The proposed $10 million recreational trail linking Le Mars and Sioux City has hit a major stumbling block over the issue of who would own the segment of the pathway in rural Plymouth County.

The private group of trail enthusiasts who have pledged to raise funds for the construction and future maintenance of the trail believe it would make the most sense for the Plymouth County Conversation Board to take ownership. But that five-member board, after a recent meeting, said they "couldn't commit to the project at this time."

"We are respectfully declining ownership and maintenance responsibilities," Conservation Board Director Nick Beeck said.

Beeck said he is drafting a letter to the PlyWood Trail Advisory Board, advising the group it should look for a different entity to own the trail. The letter will encourage the trail group not to delay the project in hopes the board's decision will change.

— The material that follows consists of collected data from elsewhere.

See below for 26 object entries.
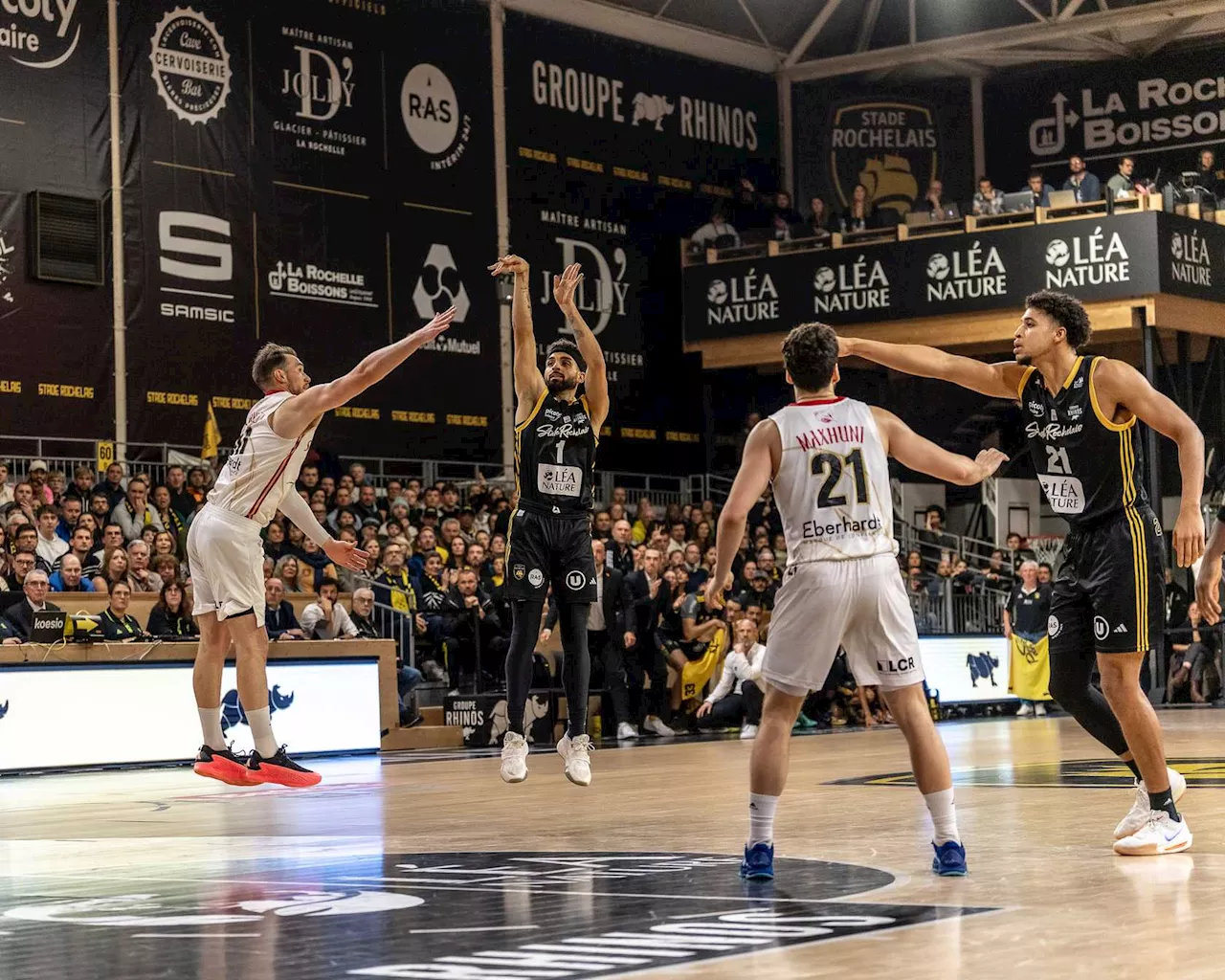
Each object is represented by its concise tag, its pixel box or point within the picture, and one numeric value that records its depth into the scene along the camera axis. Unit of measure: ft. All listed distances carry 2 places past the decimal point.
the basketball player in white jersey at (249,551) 30.94
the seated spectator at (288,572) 60.70
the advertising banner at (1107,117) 102.47
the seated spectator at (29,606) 49.70
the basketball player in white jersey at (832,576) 19.89
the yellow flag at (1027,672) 73.46
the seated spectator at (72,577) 54.85
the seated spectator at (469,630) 61.31
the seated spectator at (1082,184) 85.76
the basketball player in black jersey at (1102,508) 21.89
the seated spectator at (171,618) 53.11
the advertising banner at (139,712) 48.37
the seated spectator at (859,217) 92.58
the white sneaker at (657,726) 61.41
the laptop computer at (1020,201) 86.38
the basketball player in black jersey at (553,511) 31.01
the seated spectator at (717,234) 96.58
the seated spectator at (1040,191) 86.12
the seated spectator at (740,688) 61.31
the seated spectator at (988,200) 87.81
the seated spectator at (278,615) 55.06
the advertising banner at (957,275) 82.84
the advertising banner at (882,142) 108.27
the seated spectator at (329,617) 56.85
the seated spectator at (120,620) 51.11
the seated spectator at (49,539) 57.41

The conservation board's decision is tied to the chilly reception the trail issue has received from the Plymouth County Board of Supervisors, which approves the conservation board's budget.

In a November letter to the PlyWood Trail Board, the supervisors said they are "generally in favor of the project so long as no county property tax dollars are being requested for the construction and the maintenance of the trail."

In an interview last week, county supervisors chairman Don Kass, of rural Remsen, said the board is "not anti-bike trail," but contended only 2 percent of people are avid bicyclists. Kass said it is not fair for the county to use tax money to give to the county conservation board for maintenance costs, since some county residents living some distance from the trail will never use it or "never lay eyes on it."

Kass said the sole solution is for the PlyWood trail group to officially register as a non-profit entity, take ownership of the trail, and commit to assuming the full trail construction and subsequent maintenance costs.

"I admire the passion of the group...They are not being completely realistic on the upfront costs and the long-term costs of maintenance," Kass said.

While it is possible for the group to own the trail as a non-profit, PlyWood Trail board member Greg Grupp, a retired Sioux City banker who is also the chairman of the Iowa Natural Heritage Foundation Board, notes that from his review of trails in Iowa, it is not a best practice for private foundations to do so.

PlyWood Trail board member Jeff Stanley said a foundation could have fluidity in membership, and subsequent members might not keep the endeavor going. That's why he said ownership by a local governmental body in Plymouth County is essential.

"Without their support or partnership, it will be difficult to maintain this trail," Stanley said. "...I live and hope that the board of supervisors see the value in this trail and how we might bet partner in meeting their concerns."